* _Requisito 1_: En el relato sobre la toma de la emisora, ¿quién era el director del centro y por qué no estaba presente?
* _Requisito 2_: Prolongue el relato sobre la toma de la emisora a partir de su última oración.

* _Texto seleccionado_:

◆ ◆ ◆ ◆ ◆ ◆ ◆

El militar de graduación, con media docena de soldados de reemplazo, envió a casa a los policías nacionales de guardia y tomó el control de la emisora. El director, Pepe Llorca –posteriormente director de Canal 9–, estaba de entierro y un popular locutor de la casa se erigió en autoridad del centro. Así lo relata el columnista Emili Piera en el libro «23F. 25 anys després», en valenciano: “El locutor Toni Lara mantuvo una conversación reservada con el oficial de más rango”. Piera les advirtió que, en ausencia del director, él, como el trabajador de mayor categoría, además de representante sindical, debía ser el interlocutor. El militar le dijo a cajas destempladas que no quería saber nada de sindicalistas y Piera desapareció de su vista.

El Seat 124 negro y la banderola diplomática

El castrense pidió calma al personal y distribuyó a los soldados por el centro. Nadie les explicó que el departamento técnico tenía salida directa a la calle. Mientras Lara y el militar estuvieron reunidos, algunos soldados –la mayoría eran catalanes– telefonearon a sus familias para tranquilizarlas desde una línea no controlada que Aníbal conservaba en el almacén. Al salir del despacho, el jefe asaltante envió a sus domicilios a la mayoría de los trabajadores del centro. Quedaron algunos redactores, el conductor de guardia, Gerardo, Sandín y Aníbal. Los soldados llevaron bocadillos y unos quintos y el locutor-interlocutor comentó con cierta euforia que, dadas las circunstancias, mejor sería brindar con champán. En ese momento tembló la tierra y los corazones de todos. El centro estaba cerca de la avenida del Puerto y el jefe militar explicó que los tanques habían tomado las calles del cap i casal. El golpe de estado se podía sentir en la piel.

◆ ◆ ◆ ◆ ◆ ◆ ◆

* _Datos proporcionados_:

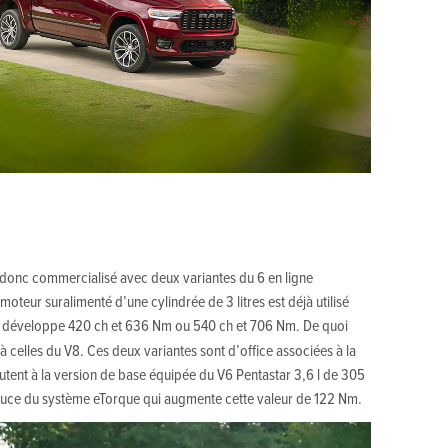
onc commercialisé avec deux variantes du 6 en ligne
oteur suralimenté d’une cylindrée de 3 litres est déjà utilisé
Il développe 420 ch et 636 Nm ou 540 ch et 706 Nm. De quoi
 celles du V8. Ces deux variantes sont d’office associées à la
utent à la version de base équipée du V6 Pentastar 3,6 l de 305
ouce du système eTorque qui augmente cette valeur de 122 Nm.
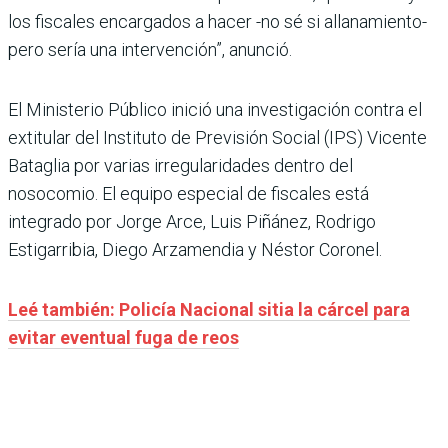
los fiscales encargados a hacer -no sé si allanamiento-
pero sería una intervención”, anunció.
El Ministerio Público inició una investigación contra el
extitular del Instituto de Previsión Social (IPS) Vicente
Bataglia por varias irregularidades dentro del
nosocomio. El equipo especial de fiscales está
integrado por Jorge Arce, Luis Piñánez, Rodrigo
Estigarribia, Diego Arzamendia y Néstor Coronel.
Leé también: Policía Nacional sitia la cárcel para
evitar eventual fuga de reos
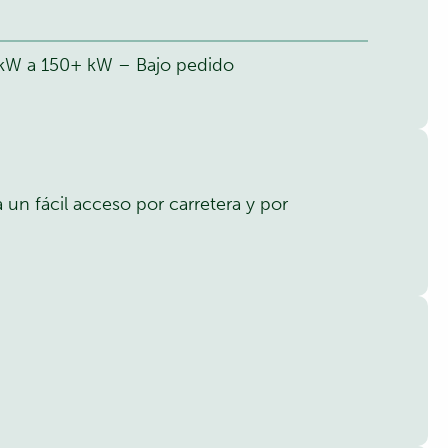
5 kW a 150+ kW – Bajo pedido
un fácil acceso por carretera y por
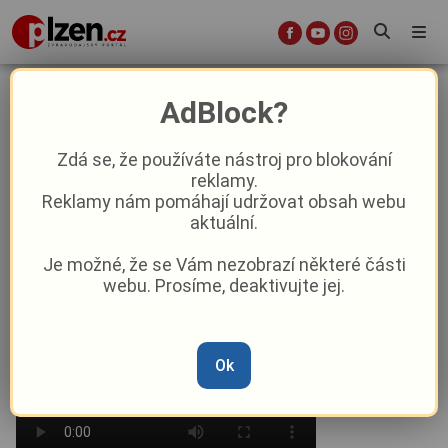
Doubravku roztančilo folklorní
AdBlock?
odpoledne
Zdá se, že používáte nástroj pro blokování
reklamy.
Aktuality
Kultura
Z Plzně
Reklamy nám pomáhají udržovat obsah webu
aktuální.
Od
František Šimánek
–
18. 6.
|
15:53
Je možné, že se Vám nezobrazí některé části
Článek si můžete poslechnout v audio podobě
webu. Prosíme, deaktivujte jej.
Ok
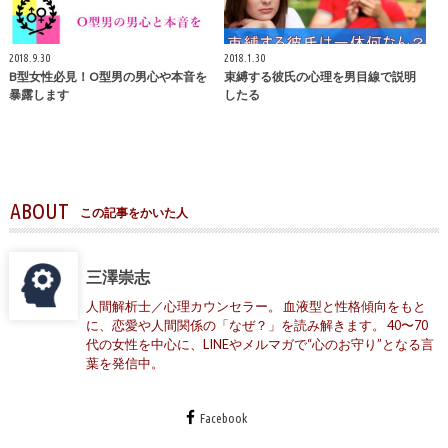
2018.9.30
2018.1.30
B型女性必見！O型男の男心や本音を
束縛する彼氏の心理を男目線で説明
暴露します
したる
ABOUT
この記事をかいた人
三澤崇志
人間解析士／心理カウンセラー。 血液型と性格傾向をもと
に、恋愛や人間関係の「なぜ？」を読み解きます。 40〜70
代の女性を中心に、LINEやメルマガで“心のお守り”となる言
葉を発信中。
Facebook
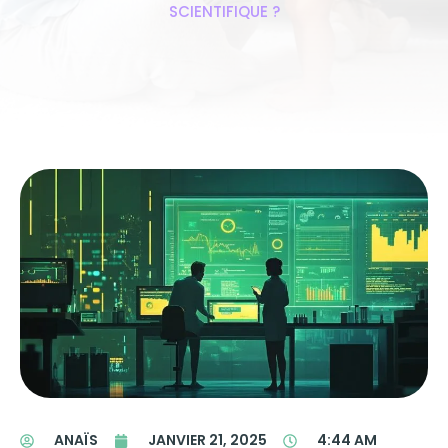
SCIENTIFIQUE ?
ANAÏS
JANVIER 21, 2025
4:44 AM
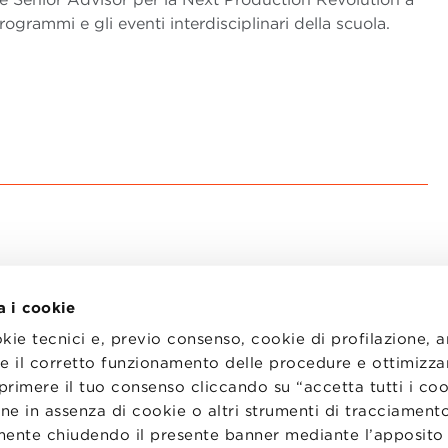
grammi e gli eventi interdisciplinari della scuola.
a i cookie
okie tecnici e, previo consenso, cookie di profilazione, 
tire il corretto funzionamento delle procedure e ottimizza
primere il tuo consenso cliccando su “accetta tutti i co
I
LAVORA CON NOI
RENZA
STATUTO
ne in assenza di cookie o altri strumenti di tracciamento
CODICE ETICO
emente chiudendo il presente banner mediante l’apposi
NZE COOKIE
WHISTLEBLOWING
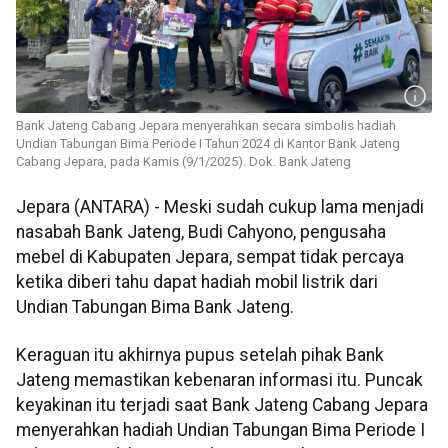
Bank Jateng Cabang Jepara menyerahkan secara simbolis hadiah
Undian Tabungan Bima Periode I Tahun 2024 di Kantor Bank Jateng
Cabang Jepara, pada Kamis (9/1/2025). Dok. Bank Jateng
Jepara (ANTARA) - Meski sudah cukup lama menjadi
nasabah Bank Jateng, Budi Cahyono, pengusaha
mebel di Kabupaten Jepara, sempat tidak percaya
ketika diberi tahu dapat hadiah mobil listrik dari
Undian Tabungan Bima Bank Jateng.
Keraguan itu akhirnya pupus setelah pihak Bank
Jateng memastikan kebenaran informasi itu. Puncak
keyakinan itu terjadi saat Bank Jateng Cabang Jepara
menyerahkan hadiah Undian Tabungan Bima Periode I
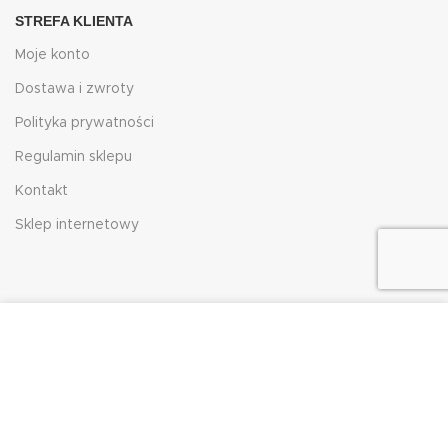
STREFA KLIENTA
Moje konto
Dostawa i zwroty
Polityka prywatności
Regulamin sklepu
Kontakt
Sklep internetowy
Używamy plików cookie, aby poprawić komfort
korzystania z naszej witryny. Przeglądając tę ​​stronę,
zgadzasz się na używanie przez nas plików cookie.
HJRG
2023
ZAMKNIJ KOMUNIKAT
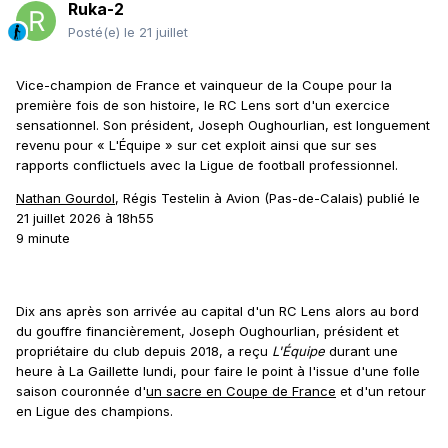
Ruka-2
Posté(e)
le 21 juillet
Vice-champion de France et vainqueur de la Coupe pour la
première fois de son histoire, le RC Lens sort d'un exercice
sensationnel. Son président, Joseph Oughourlian, est longuement
revenu pour « L'Équipe » sur cet exploit ainsi que sur ses
rapports conflictuels avec la Ligue de football professionnel.
Nathan Gourdol
,
Régis Testelin
à Avion (Pas-de-Calais)
publié le
21 juillet 2026 à 18h55
9 minute
Dix ans après son arrivée au capital d'un RC Lens alors au bord
du gouffre financièrement, Joseph Oughourlian, président et
propriétaire du club depuis 2018, a reçu
L'Équipe
durant une
heure à La Gaillette lundi, pour faire le point à l'issue d'une folle
saison couronnée d'
un sacre en Coupe de France
et d'un retour
en Ligue des champions.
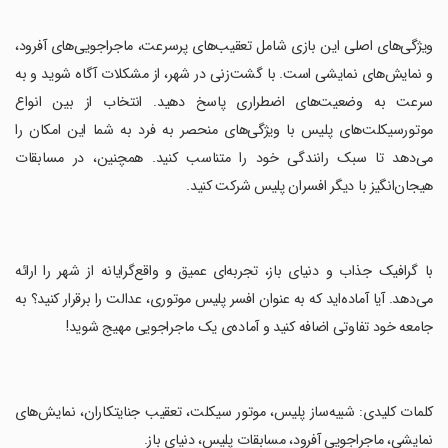
‏ویژگی‌های اصلی این بازی شامل تعقیب‌های پرسرعت، ماجراجویی‌های آفرود،
و نمایش‌های نمایشی است. با گشت‌زنی در شهر، از مشکلات آگاه شوید و به
سرعت به وضعیت‌های اضطراری پاسخ دهید. انتخاب از بین انواع
موتورسیکلت‌های پلیس با ویژگی‌های منحصر به فرد به شما این امکان را
می‌دهد تا سبک رانندگی خود را متناسب کنید. همچنین، در مسابقات
هیجان‌انگیز با دیگر افسران پلیس شرکت کنید.
‏با گرافیک جذاب و دنیای باز، تجربه‌ای عمیق و واقع‌گرایانه از شهر را ارائه
می‌دهد. آیا آماده‌اید که به عنوان افسر پلیس موتوری، عدالت را برقرار کنید؟ به
جامعه خود تفاوتی اضافه کنید و آماده‌ی یک ماجراجویی مهیج شوید!
‏کلمات کلیدی: شبیه‌ساز پلیس، موتور سیکلت، تعقیب جنایتکاران، نمایش‌های
نمایشی، ماجراجویی آفرود، مسابقات پلیس، دنیای باز.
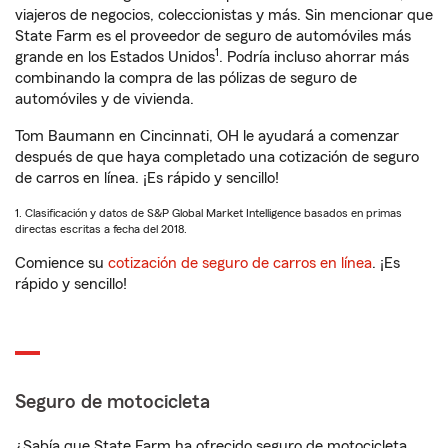
viajeros de negocios, coleccionistas y más. Sin mencionar que
State Farm es el proveedor de seguro de automóviles más
1
grande en los Estados Unidos
. Podría incluso ahorrar más
combinando la compra de las pólizas de seguro de
automóviles y de vivienda.
Tom Baumann en Cincinnati, OH le ayudará a comenzar
después de que haya completado una cotización de seguro
de carros en línea. ¡Es rápido y sencillo!
1. Clasificación y datos de S&P Global Market Intelligence basados en primas
directas escritas a fecha del 2018.
Comience su
cotización de seguro de carros en línea
. ¡Es
rápido y sencillo!
Seguro de motocicleta
¿Sabía que State Farm ha ofrecido seguro de motocicleta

◆ ◆ ◆ ◆ ◆ ◆ ◆

* _Respuesta 1_: El director era Pepe Llorca, que estaba de entierro.

* _Respuesta 2_:
Sandín y Aníbal volvieron al laboratorio y analizaron la situación. Había una salida que los ocupantes desconocían. Había un coche a la puerta. Y un chófer. Pensat i fet le propusieron a Gerardo el plan y dijo que adelante. Estaban preparando la ikegami, cámara que en aquel tiempo llevaba un vídeo voluminoso anexo, cuando les llamaron. El militar ordenó emitir una cinta de vídeo, pero Aníbal explicó que era imposible; sólo se podía enviar la señal hasta el Vedat. El jefe y el locutor entendieron que era cierto. Los golpistas, como quedó en evidencia, desconocían las cuestiones técnicas de un asunto tan importante como el control de los centros de televisión. El militar juró en hebreo y volvió a encerrarse en el despacho del director. Y los tres héroes aprovecharon el momento para subirse, con la cámara y el vídeo, al Goteras negro, el primer modelo del Seat 124.

Casualmente, la semana anterior Aníbal había estado en Arganda, en el cementerio técnico de TVE, para ver si quedaba algo útil de la antigua unidad móvil que le había acompañado por el mundo durante años, para cubrir eventos tan distintos como la visita de Pablo VI a Colombia o los festivales panafricanos de Marruecos o Túnez… Junto a la unidad, había retirada una furgoneta que usaban para moverse por la ciudad, cuando iban a Madrid. Aún tenía instalada en el tintero –el mastil de juguete de los coches oficiales– la banderola del No-do. Aníbal se la llevó de recuerdo. Era una bandera blanca metálica, cruzada en diagonal por una enseña española con las palabras, en las esquinas, TVE y No-do. Aníbal recordó que la tenía en algún rincón del almacén y la instaló en el Goteras.

Tres valientes entre los tanques

Al paso de la intrépida avanzadilla de periodistas de circunstancias, y no obstante de raza, y ante la imponente presencia del 124 negro, con sus cromados y la banderola enhiesta, los soldados se cuadraban. Incluso desde los balcones había quien lanzaba aplausos y vítores: ¡Arriba España! El detalle de la enseña les franqueó el paso en una ciudad fantasma, tomada por el ejército.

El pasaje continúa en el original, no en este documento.